The dividend increase was something analysts had been expecting, given that Microsoft has hiked its dividend around this time each year for the past few years.
The amount was also in line with recent precedent.
Last September, the company raised its dividend 15 percent over the previous year.
The years before that had seen a 25 percent and 23 percent jump respectively.
“I don’t think this is out of step with what they’ve done in the past,” said Sid Parakh, analyst with Seattle-based McAdams Wright Ragen.
The dividend increase and the stock buyback program are also “clearly ways that the company is trying to tell shareholders: ‘We’re listening, we understand your concerns; we’re trying to do what we can,’ ” Parakh said.
Shareholders have long grumbled about Microsoft’s flat share price and that discontent seemed to find voice and results this summer with the push by activist investor ValueAct Holdings for a seat on Microsoft’s board.
The dividend is payable Dec. 12 to shareholders of record on Nov. 21. The ex-dividend date will be Nov. 19.
Though a dividend rise was expected, the 22 percent boost was “a bit larger than the 15 percent” Wall Street analysts had expected, longtime Microsoft analyst Rick Sherlund wrote in a note to investors this morning.

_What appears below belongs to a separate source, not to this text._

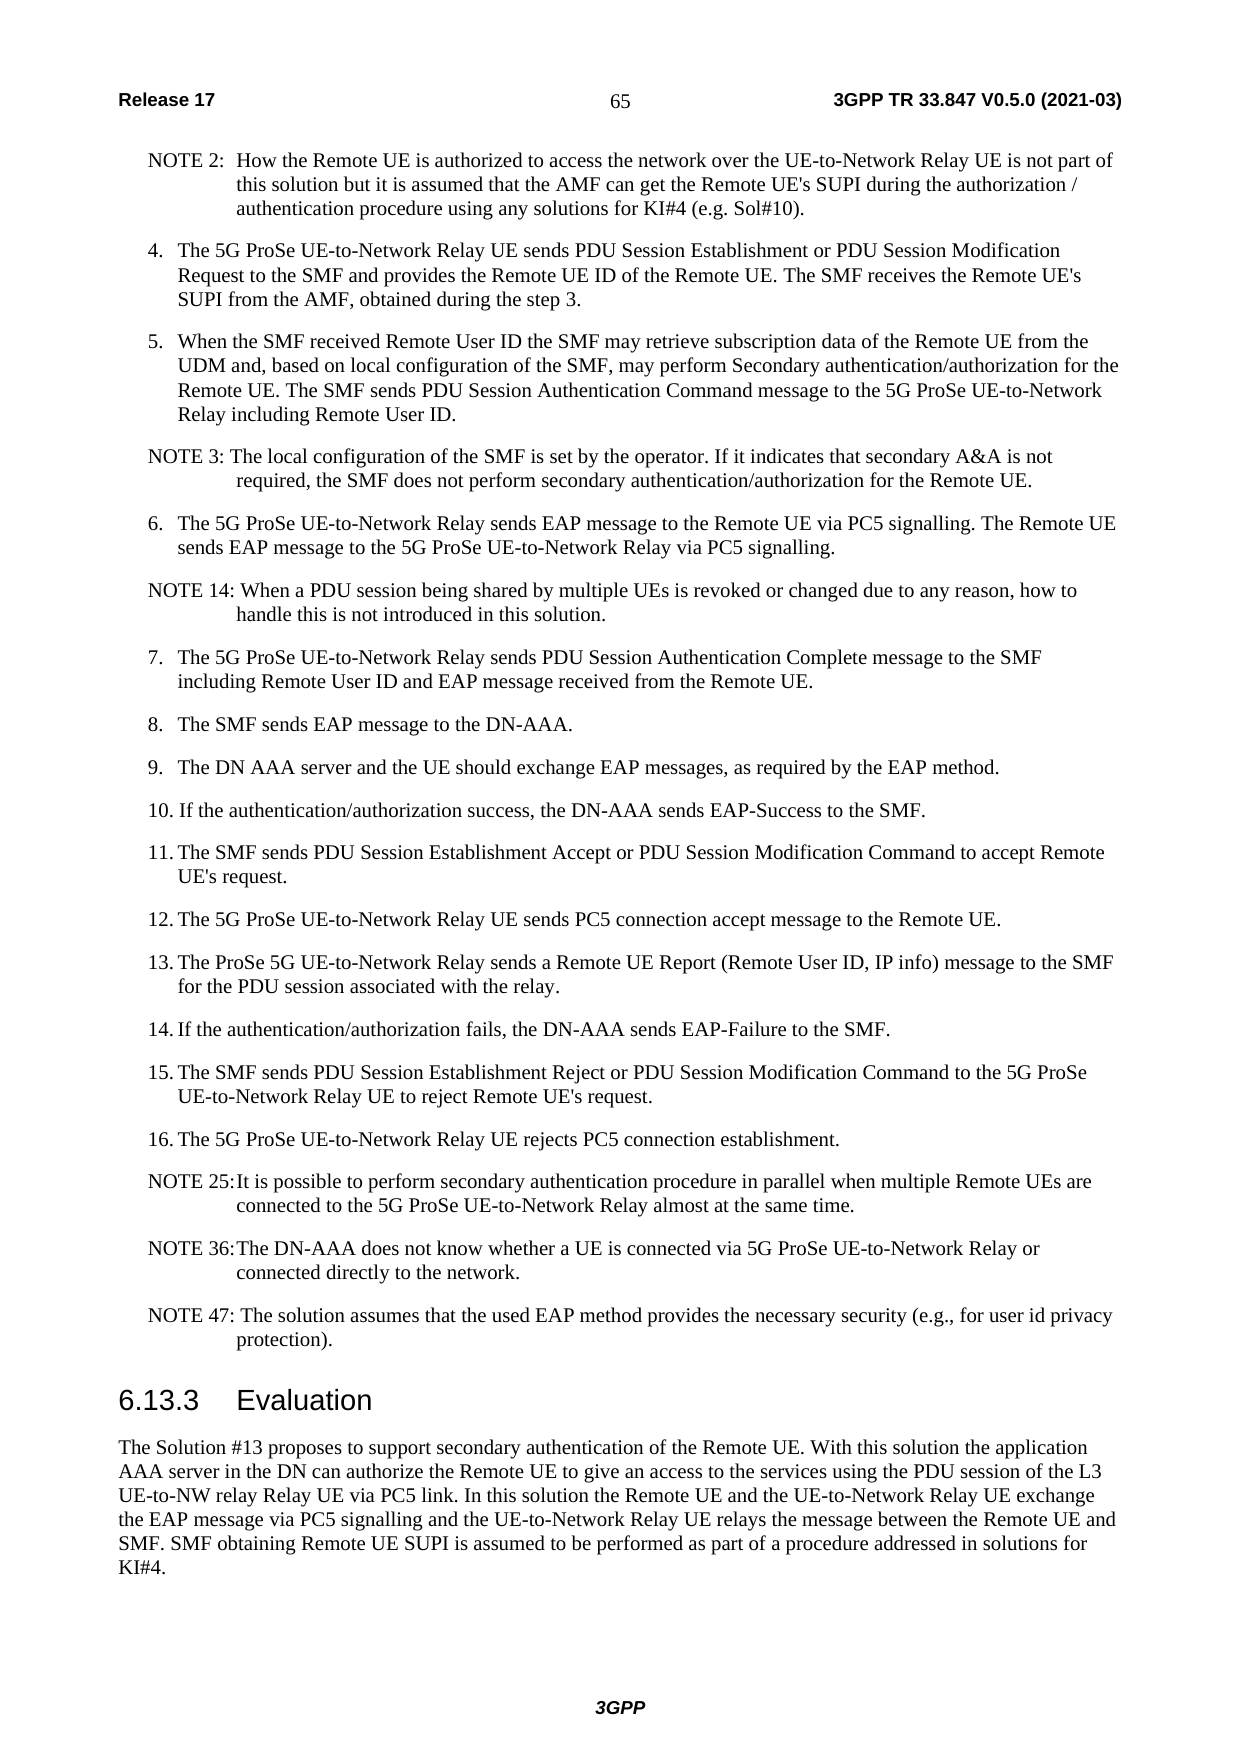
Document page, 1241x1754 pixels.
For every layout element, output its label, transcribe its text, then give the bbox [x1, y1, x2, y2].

text 10. If the authentication/authorization success, the DN-AAA sends EAP-Success to the SMF. [148, 797, 1122, 822]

Sherlund, who works for investment bank Nomura, added in his note that the move “likely signals some ongoing changes in corporate governance.”
Microsoft recently announced a huge companywide reorganization; that CEO Steve Ballmer would retire within 12 months once his successor is appointed; a board seat for a ValueAct representative; and the purchase of Nokia’s entire handset operation.
Sherlund noted that the new share buyback program replaces one that was also worth $40 billion and that “the pace of share repurchase had slowed at the company so it is not clear that the new program implies any more aggressive plans.”
Microsoft has been buying back about $5 billion a year in stock, he said in an interview.
Microsoft did not say whether it plans to buy back more than that amount yearly and the company rarely talks about that in advance, Sherlund said.
He also said Tuesday’s announcements are an indication of changes “that we believe could benefit shareholders over the next six to 12 months,” Sherlund wrote.
A new CEO may decide to rein in Microsoft’s sprawling array of businesses. Sherlund has proposed the company focus more tightly on Windows, Office, and its IT and corporate offerings, while jettisoning Bing and Xbox.
Tuesday’s moves come ahead of a financial analysts meeting that Microsoft is holding Thursday at 1 p.m. at which Ballmer, Chief Financial Officer Amy Hood and Chief Operating Officer Kevin Turner are expected to discuss the company’s reorganization and its shift toward becoming a devices and services organization.
The meeting, to which the media are not allowed, will be webcast.
One thing Sherlund will be watching for is how aggressive Microsoft plans to be in its move to subscription models for its software services such as Office.
“Adobe was quite extreme in pushing a subscription service,” Sherlund said. “Will Microsoft make this optional? Will we continue to be able to buy Office as in the past? We’re assuming it will be optional in the next five to 10 years.”
But if Microsoft chooses to be “more forceful with the change, it could have a pretty significant effect on the Street’s estimate,” he said.
At the meeting, analysts will also be keeping a keen ear on what Microsoft’s leaders say about the company restructuring and what that means for its financial reporting.
Microsoft had been reporting its financial results by segmenting its myriad products and services into five divisions. Under that system, sales and profits for some products — such as Windows — has been pretty clear. But it also obscured how well or poorly some other products — such as Windows Phone — were doing.
At the financial analysts meeting, Microsoft is expected to outline its new financial reporting structure.
Microsoft shares closed Tuesday at $32.93, up 13 cents.